The Scintillator is a crystal that gives off a little light pulse (Cherenkov radiation) when hit by a particle. Gamma rays (X-ray photons) for example. The reason is that the particle is traveling faster than the speed of light (in the crystal where the speed of light is less than in the air outside the crystal). This is not allowed, so the particle has to slow down by dumping energy, and it does so by emitting photons (light) in the visible spectra. (Actually, the particle rattles the crystal lattice, and it sends out light as it relaxes.)

A sensitive detector (here below: a photo multiplier tube) picks up the light from the crystal and converts it into a small electric impulses, one for each photon! In the pulse in the left picture below, there is a "forest" of impulses, probably thousands per sweep, more than the detector can separate. To the eye, it looks like a burst of noise on the oscilloscope.

Task requirements
(1) Using the scintillator text, answer these questions:
(a) In which part of the spectrum does the particle emit photons as it slows down?
(b) What detector picks up the light from the crystal?
(c) What does the "forest" of impulses look like on the oscilloscope?
(2) Can you carry on the text about scintillators, starting right after its last sentence?

Dataset content
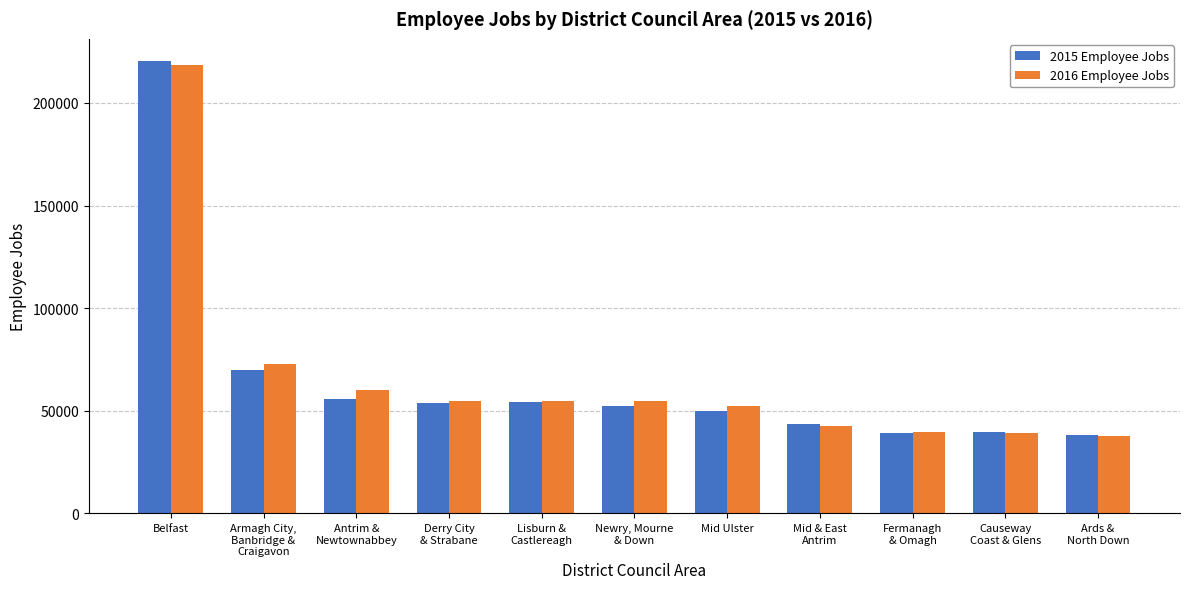

What is the value of the 2016 Employee Jobs bar at the 7th from the left?

52372.3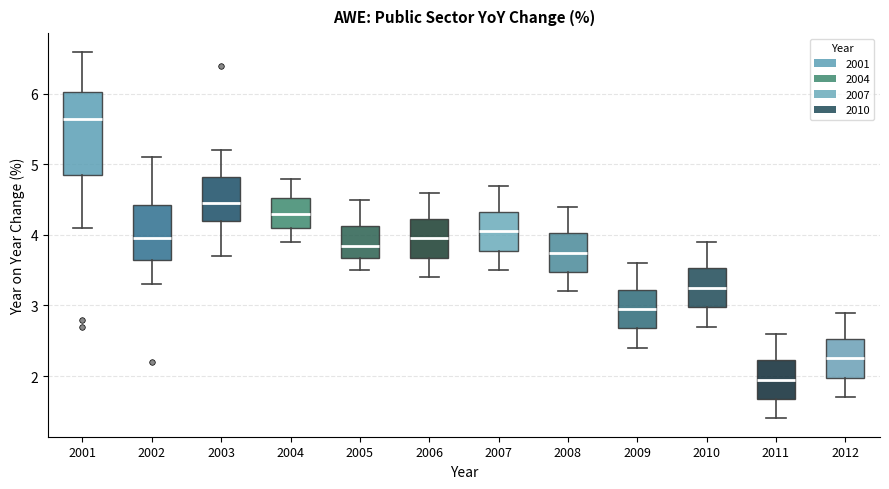

Where does the upper whisker of the box at x = 2008 end on the y-axis? The values are not printed on the chart, so give them approximately, as read against the axis.

4.4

Responses by task
(1)
(a) The visible spectrum.
(b) A photo multiplier tube.
(c) To the eye, it looks like a burst of noise.

(2)
A burst of 65 kV photons (X-rays) as detected --- and the LogProbe response

 

A simple X-ray machine, like a dental X-ray, has no rectifier built in. Every time the polarity of the line voltage is right, and the voltage is high enough, it does its job. 60 times/second here in the US. The sweep speed on the oscilloscope was 1 ms/cm, so the machine is only active about 1.6 ms every 16 ms or 10% of the time. Both pictures exposed for 1 s (~60 sweeps). PMT voltage = 1000 V. The vertical scale on the pictures are 2 V/cm on the left and 0.1 V/cm on the LogProbe output to the right.

On the left picture we can see how the intensity grows in a mostly exponential manner. On the right it looks like this is basically true (straight line going up = exponential growth) although it is "broken" halfway, so the coefficient of the exponential function changes. There is furthermore a small blip just before the main pulse. This is not even visible in the left picture. Then the power is virtually constant for 1.4 ms before dropping again. At 1.5 ms to the right of the center is a last pulse, the nature of which I do not know. Maybe some resonant phenomena in the high voltage transformer.

It is clear that LogProbe does a good job of interpreting this complex signal. With an output pulse of 0.25 V above its base line, it is barely started on its logarithmic output response of 0.05 - 9.25 V and much stronger signals could have been displayed.